FIG. 60 is a side view of an arthroplasty implant 1400. The implant 1400 of FIG. 60 may be similar in aspect to the implant 1100 of FIG. 54. The implant 1400 includes a top plate 1402, a bottom plate 1404, and a biasing element 1406. In the implant of 1400, the basing element allows for both a vertical compression of the implant, in either an even application or uneven application, and may also allow for a controlled translational movement of the plates 1402, 1404. In some embodiments, the biasing element 1406 may include a vertical wave-form spring, or other biasing element that allows the described controlled movement.

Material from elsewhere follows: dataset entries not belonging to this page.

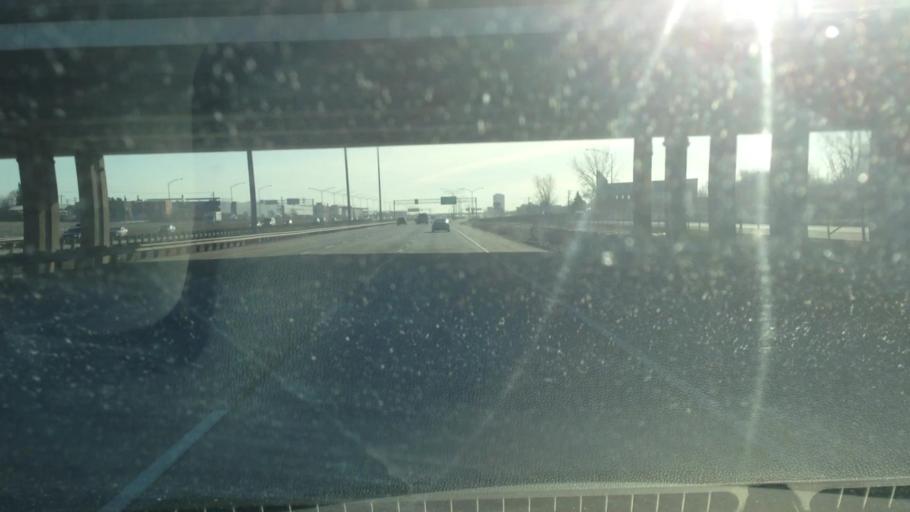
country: CA
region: Quebec
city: Dollard-Des Ormeaux
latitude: 45.5418
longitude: -73.7949
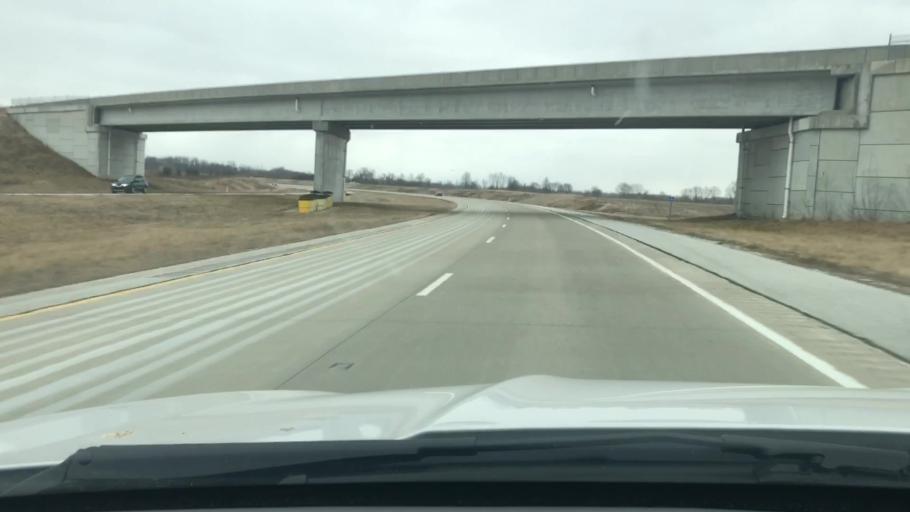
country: US
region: Indiana
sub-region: Carroll County
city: Delphi
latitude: 40.5236
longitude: -86.7149
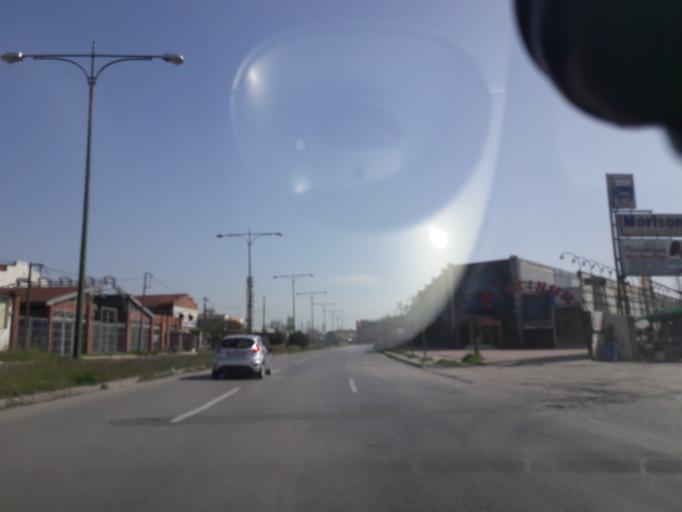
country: GR
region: Central Macedonia
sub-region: Nomos Thessalonikis
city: Menemeni
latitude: 40.6460
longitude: 22.9085
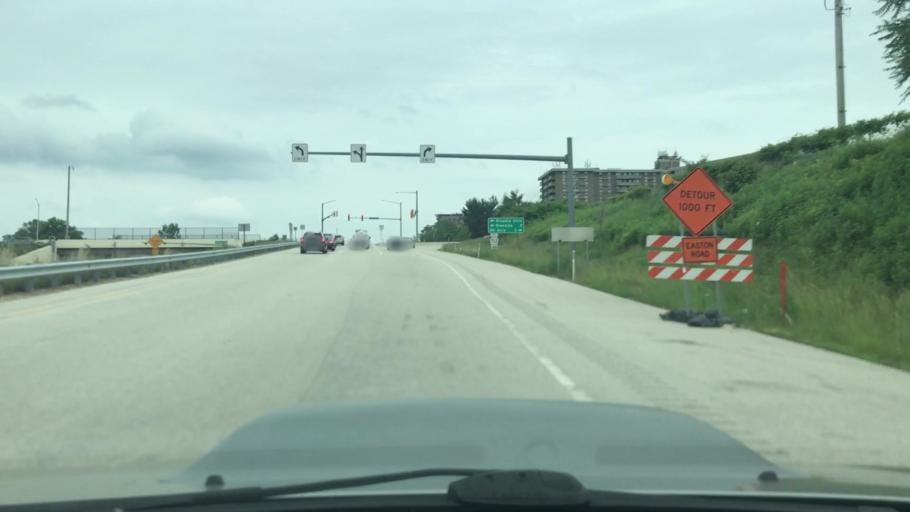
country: US
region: Pennsylvania
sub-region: Montgomery County
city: Wyncote
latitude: 40.0881
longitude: -75.1660
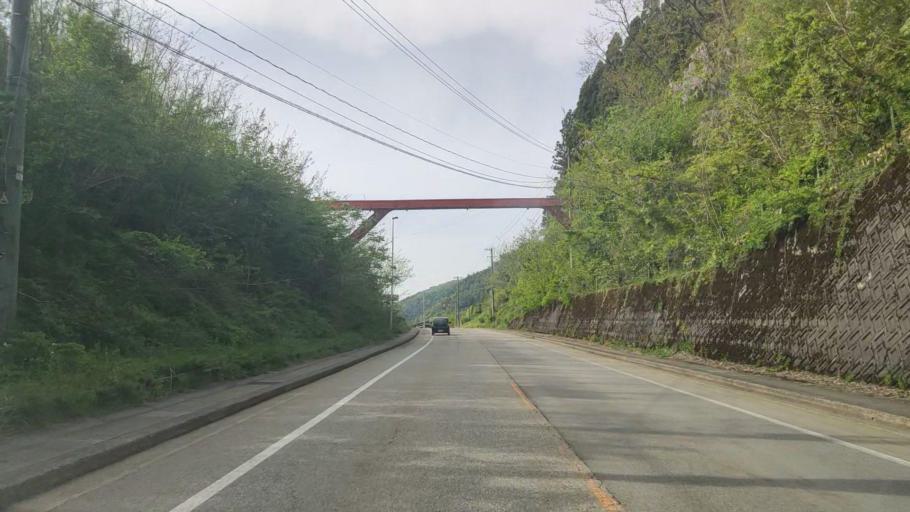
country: JP
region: Gifu
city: Takayama
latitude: 36.3214
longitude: 137.3117
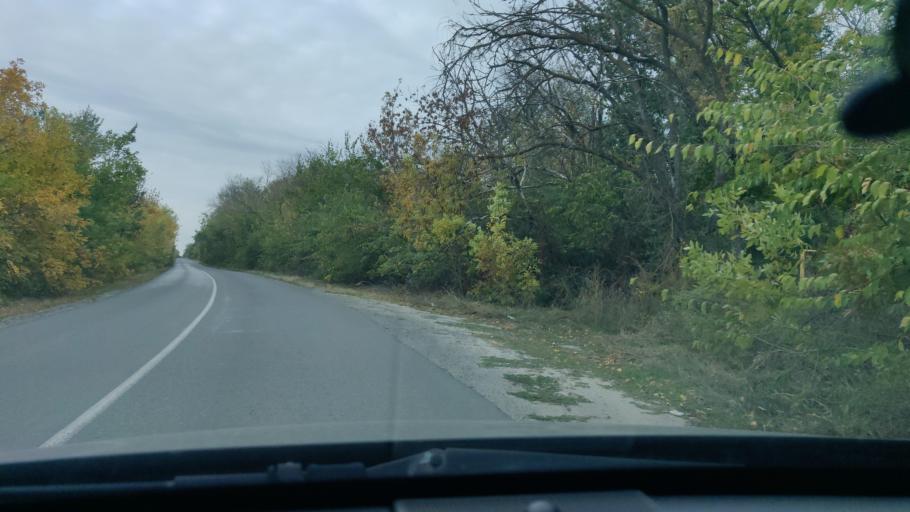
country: RU
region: Rostov
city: Ust'-Donetskiy
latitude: 47.6537
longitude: 40.8938
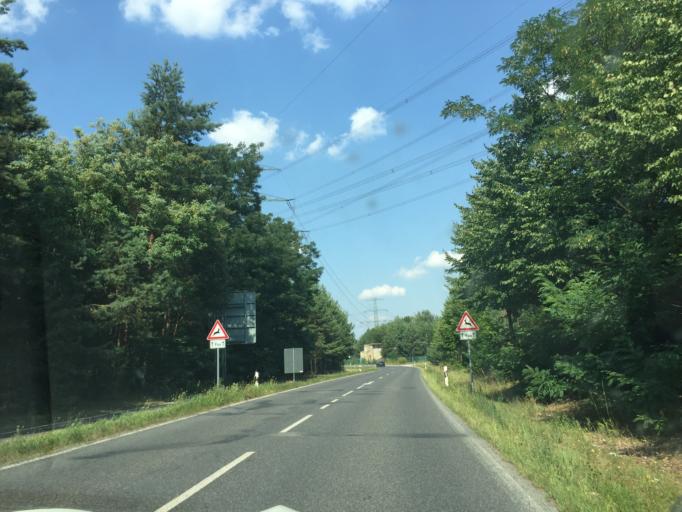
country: DE
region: Saxony
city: Boxberg
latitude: 51.4102
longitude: 14.5548
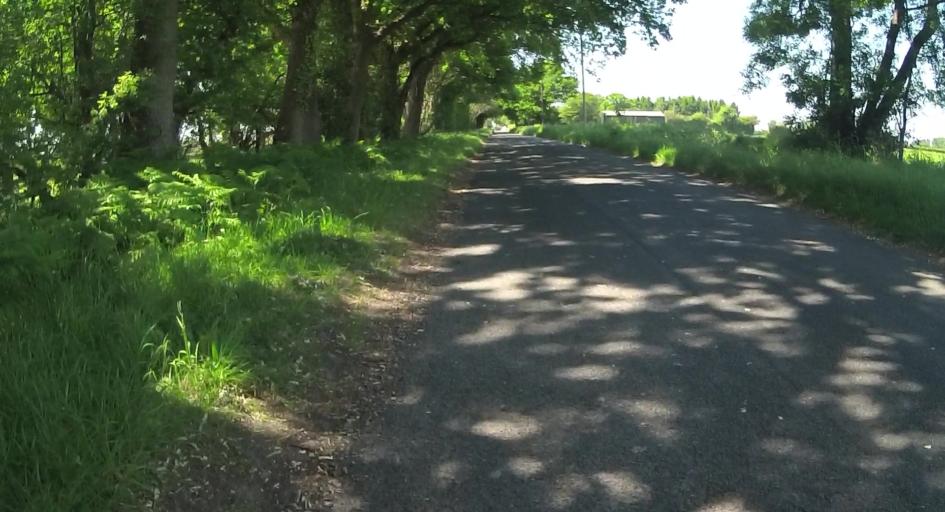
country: GB
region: England
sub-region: Hampshire
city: Kingsclere
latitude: 51.3430
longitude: -1.1975
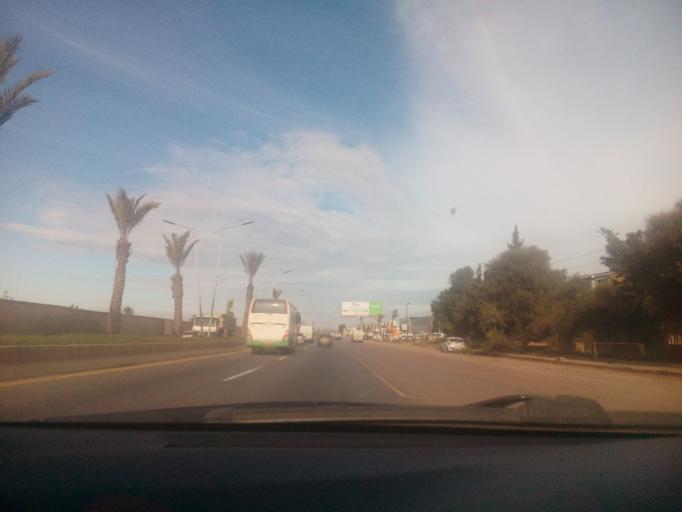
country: DZ
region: Oran
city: Es Senia
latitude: 35.6170
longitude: -0.5841
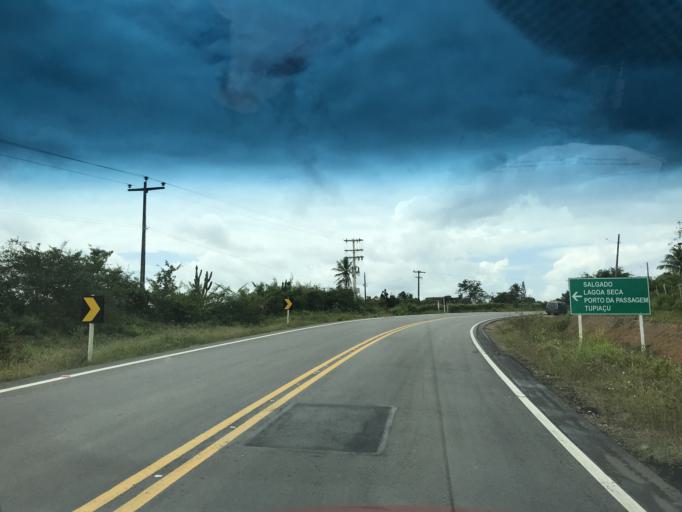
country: BR
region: Bahia
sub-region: Conceicao Do Almeida
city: Conceicao do Almeida
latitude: -12.6664
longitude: -39.2834
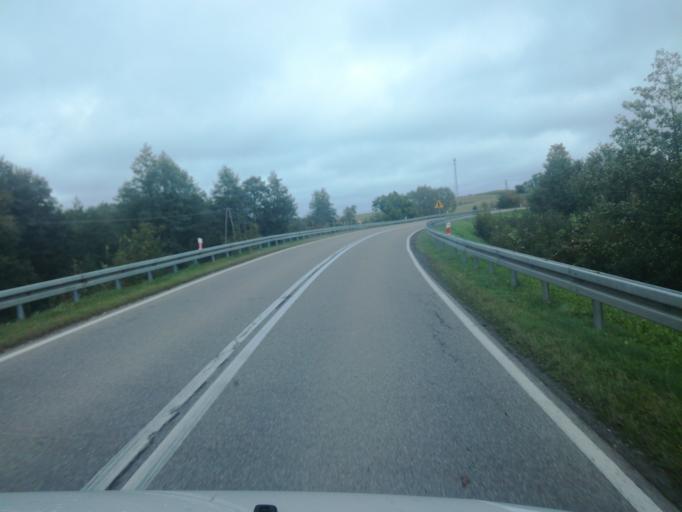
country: PL
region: Podlasie
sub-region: Powiat sejnenski
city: Sejny
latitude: 54.1141
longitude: 23.4240
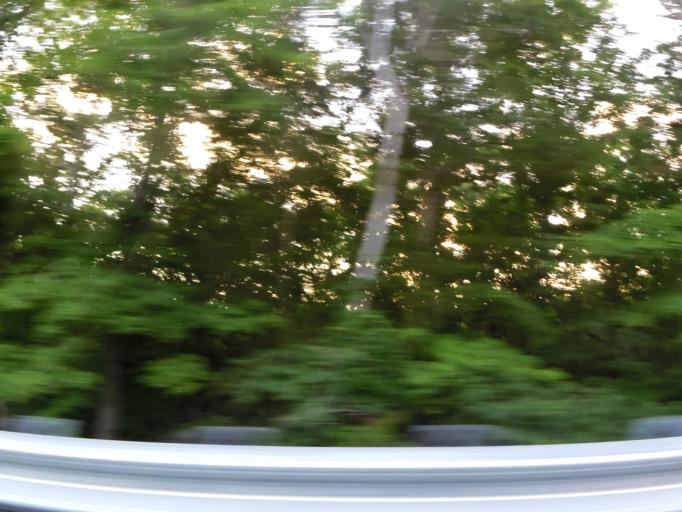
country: US
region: Missouri
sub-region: Jefferson County
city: Cedar Hill
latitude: 38.3147
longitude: -90.6483
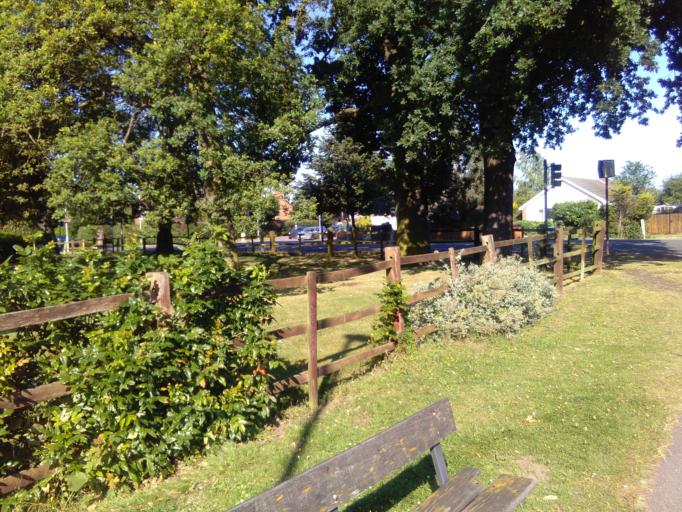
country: GB
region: England
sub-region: Bedford
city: Bedford
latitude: 52.1494
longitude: -0.4546
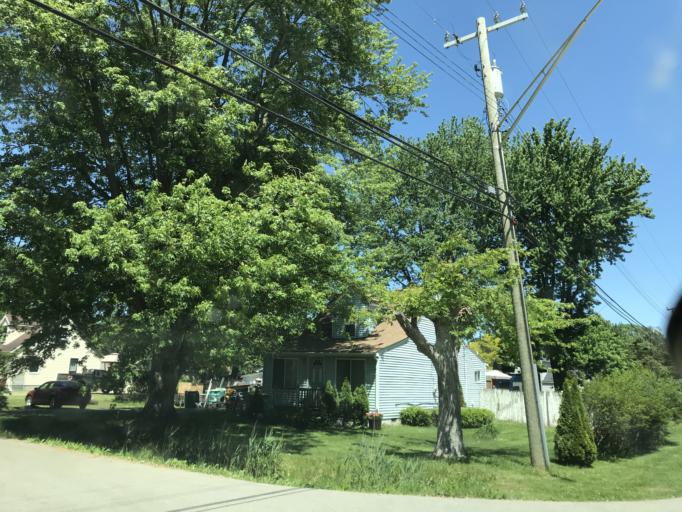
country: US
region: Michigan
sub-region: Wayne County
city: Woodhaven
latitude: 42.1740
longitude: -83.2999
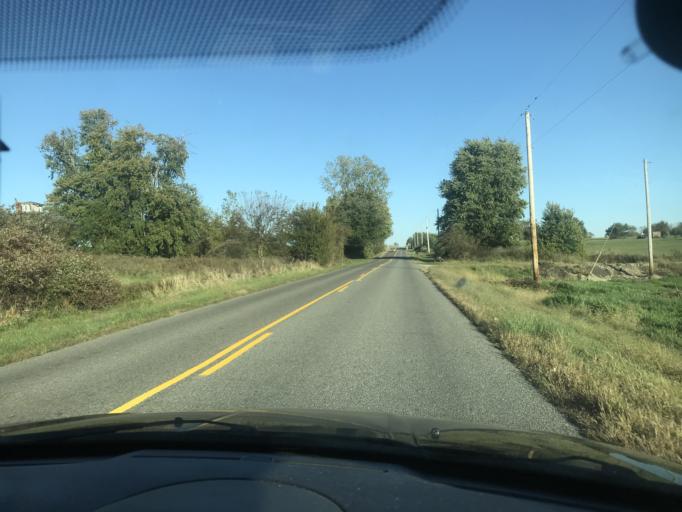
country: US
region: Ohio
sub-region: Logan County
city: De Graff
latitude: 40.3221
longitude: -83.8394
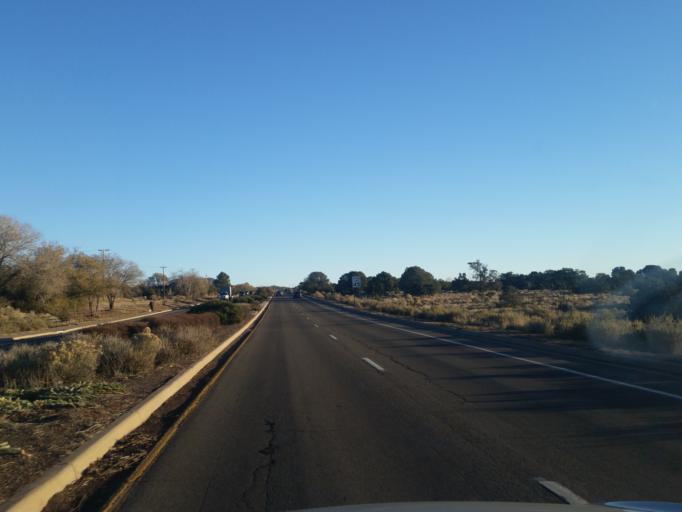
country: US
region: New Mexico
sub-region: Santa Fe County
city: Santa Fe
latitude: 35.6508
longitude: -105.9361
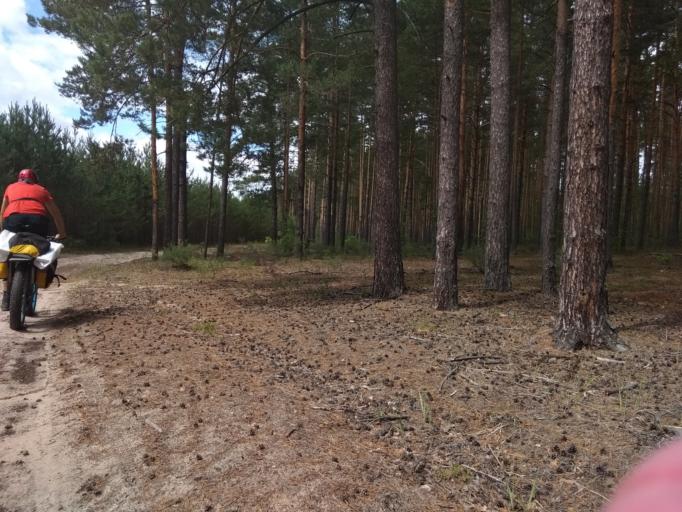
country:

All relative and directional references (including: upper, lower, upward, downward, left, right, leftward, rightward, top, bottom, side, above, below, front, middle, back, vertical, horizontal, and so forth) are given by way of example to aid the reader's understanding of the particular embodiments described herein. They should not be read to be requirements or limitations, particularly as to the position, orientation, or use unless specifically set forth in the claims. Connection references (e.g., attached, coupled, connected, joined, and the like) are to be construed broadly and may include intermediate members between a connection of elements and relative movement between elements. As such, connection references do not necessarily infer that two elements are directly connected and in fixed relation to each other unless specifically set forth in the claims.
Those skilled in the art will appreciate that the presently disclosed embodiments teach by way of example and not by limitation. Therefore, the matter contained in the above description or shown in the accompanying drawings should be interpreted as illustrative and not in a limiting sense. Thus, it is intended that the scope of the present disclosure should not be limited by the particular embodiments described above.